DOCUMENT SEGMENT:
Chapter 12 The Final Countdown

Congratulations! We hope you’ve enjoyed learning about CUDA C and experimenting some with GPU computing. It’s been a long trip, so let’s take a moment to review where we started and how much ground we’ve covered. Starting with a background in C or C++ programming, we’ve learned how to use the CUDA runtime’s angle bracket syntax to easily launch multiple copies of kernels across any number of multiprocessors. We expanded these concepts to use collections of threads and blocks, operating on arbitrarily large inputs. These more complex launches exploited interthread communication using the GPU’s special, on-chip shared memory, and they employed dedicated synchronization primitives to ensure correct operation in an environment that supports (and encourages) thousands upon thousands of parallel threads.

INFORMATION PROVIDED:
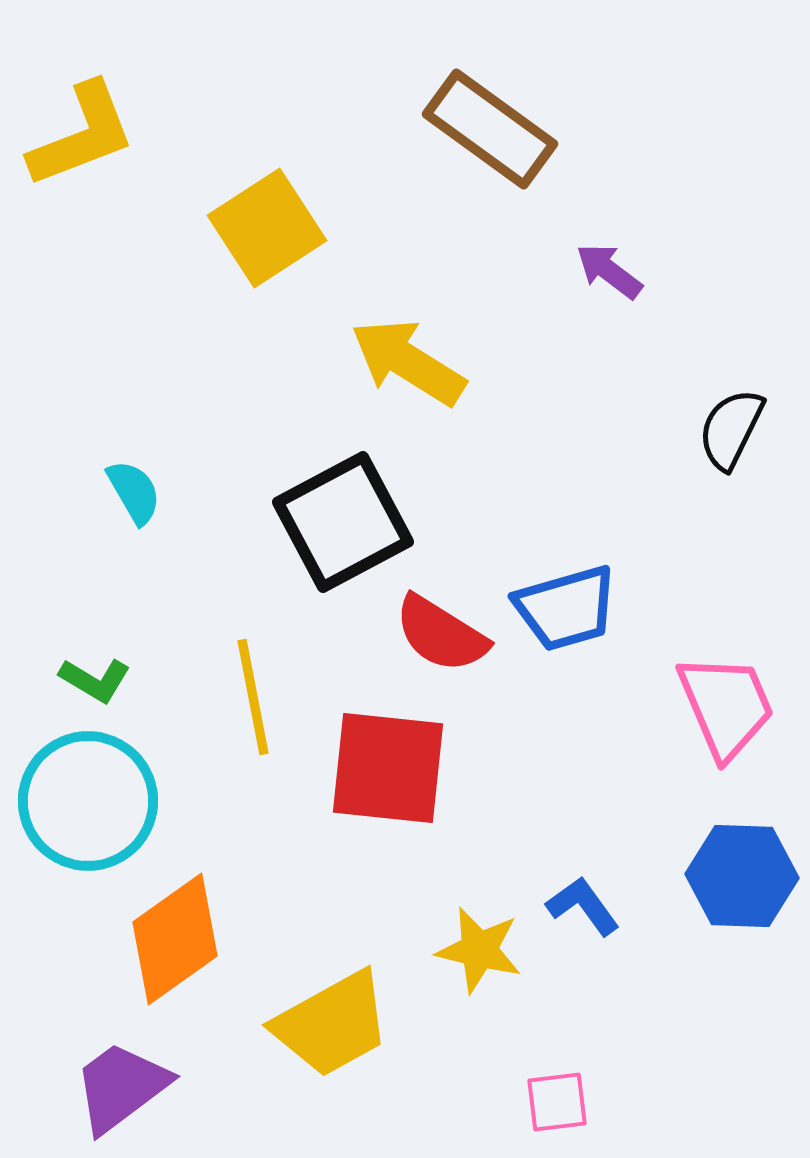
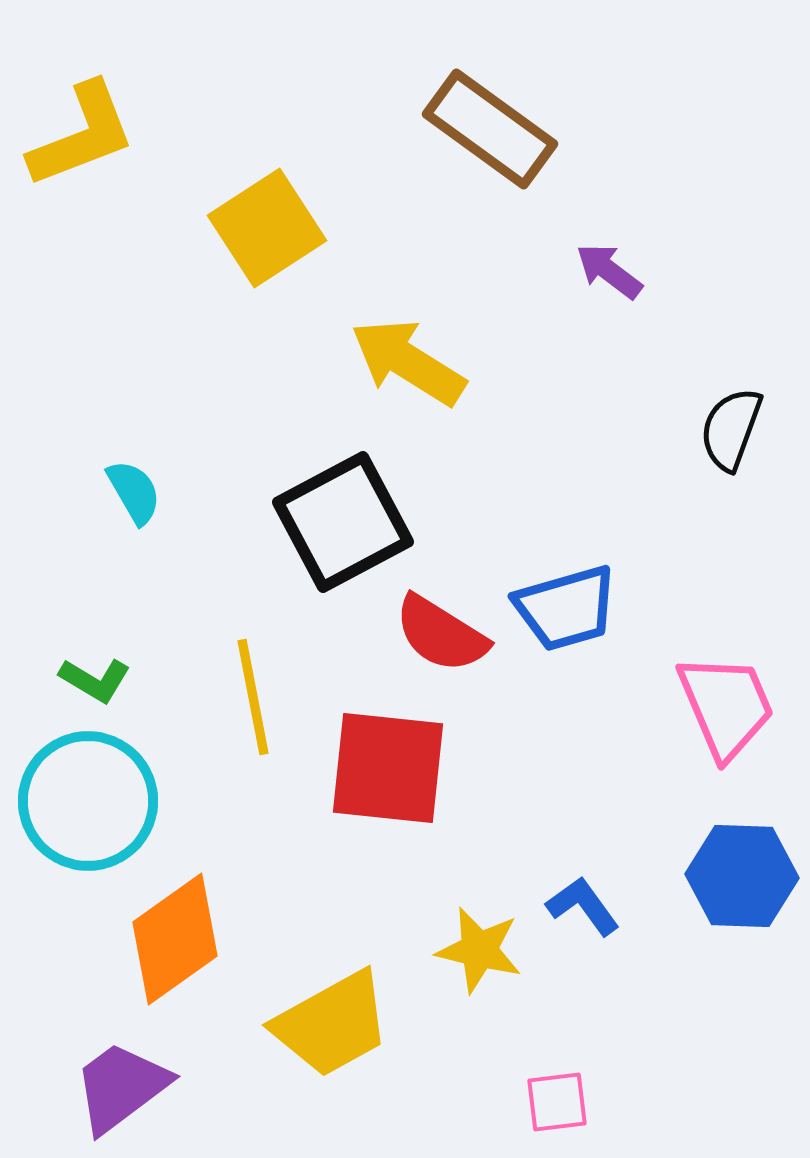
black semicircle: rotated 6 degrees counterclockwise
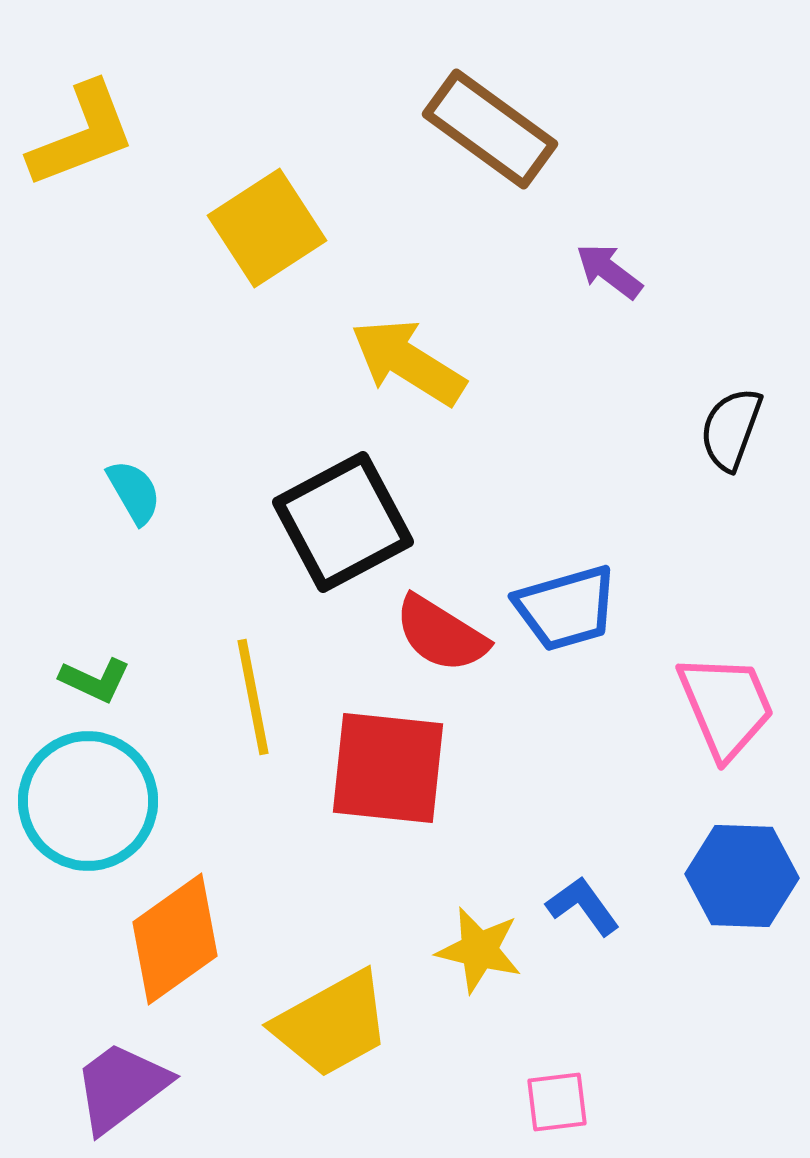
green L-shape: rotated 6 degrees counterclockwise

PROBLEMS:
a. In one to three sentences, explain why the more complex launches described in the CUDA chapter review use dedicated synchronization primitives.
b. Retype the part of the CUDA chapter review that opens with the words containing "Chapter 12 The" and closes with "of parallel threads.".
c. Carry the CUDA chapter review on from its final sentence.
The material after the CUDA chapter review is separate from it.

ANSWERS BELOW:
a. They use them to ensure correct operation. These launches run in an environment that supports, and encourages, thousands upon thousands of parallel threads.

b.
Chapter 12 The Final Countdown

Congratulations! We hope you’ve enjoyed learning about CUDA C and experimenting some with GPU computing. It’s been a long trip, so let’s take a moment to review where we started and how much ground we’ve covered. Starting with a background in C or C++ programming, we’ve learned how to use the CUDA runtime’s angle bracket syntax to easily launch multiple copies of kernels across any number of multiprocessors. We expanded these concepts to use collections of threads and blocks, operating on arbitrarily large inputs. These more complex launches exploited interthread communication using the GPU’s special, on-chip shared memory, and they employed dedicated synchronization primitives to ensure correct operation in an environment that supports (and encourages) thousands upon thousands of parallel threads.

c.
Armed with basic concepts about parallel programming using CUDA C on NVIDIA’s CUDA Architecture, we explored some of the more advanced concepts and APIs that NVIDIA provides. The GPU’s dedicated graphics hardware proves useful for GPU computing, so we learned how to exploit texture memory to accelerate some common patterns of memory access. Because many users add GPU computing to their interactive graphics applications, we explored the interoperation of CUDA C kernels with industry-standard graphics APIs such as OpenGL and DirectX. Atomic operations on both global and shared memory allowed safe, multithreaded access to common memory locations. Moving steadily into more and more advanced topics, streams enabled us to keep our entire system as busy as possible, allowing kernels to execute simultaneously with memory copies between the host and GPU. Finally, we looked at the ways in which we could allocate and use zero-copy memory to accelerate applications on integrated GPUs. Moreover, we learned to initialize multiple devices and allocate portable pinned memory in order to write CUDA C that fully utilizes increasingly common, multi-GPU environments.

12.1 Chapter Objectives

Through the course of this chapter, you will accomplish the following:

• You will learn about some of the tools available to aid your CUDA C development.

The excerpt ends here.